[Saved entries]
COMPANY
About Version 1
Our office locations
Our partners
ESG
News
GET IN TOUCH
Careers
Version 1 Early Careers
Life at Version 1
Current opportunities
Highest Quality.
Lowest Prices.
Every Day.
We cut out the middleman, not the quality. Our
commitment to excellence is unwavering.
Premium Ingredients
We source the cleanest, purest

■ WORK TASK ■
Retype each record exactly, leaving nothing out.

■ SOLVED PROBLEM ■
COMPANY
About Version 1
Our office locations
Our partners
ESG
News
GET IN TOUCH
Careers
Version 1 Early Careers
Life at Version 1
Current opportunities
Highest Quality.
Lowest Prices.
Every Day.
We cut out the middleman, not the quality. Our
commitment to excellence is unwavering.
Premium Ingredients
We source the cleanest, purest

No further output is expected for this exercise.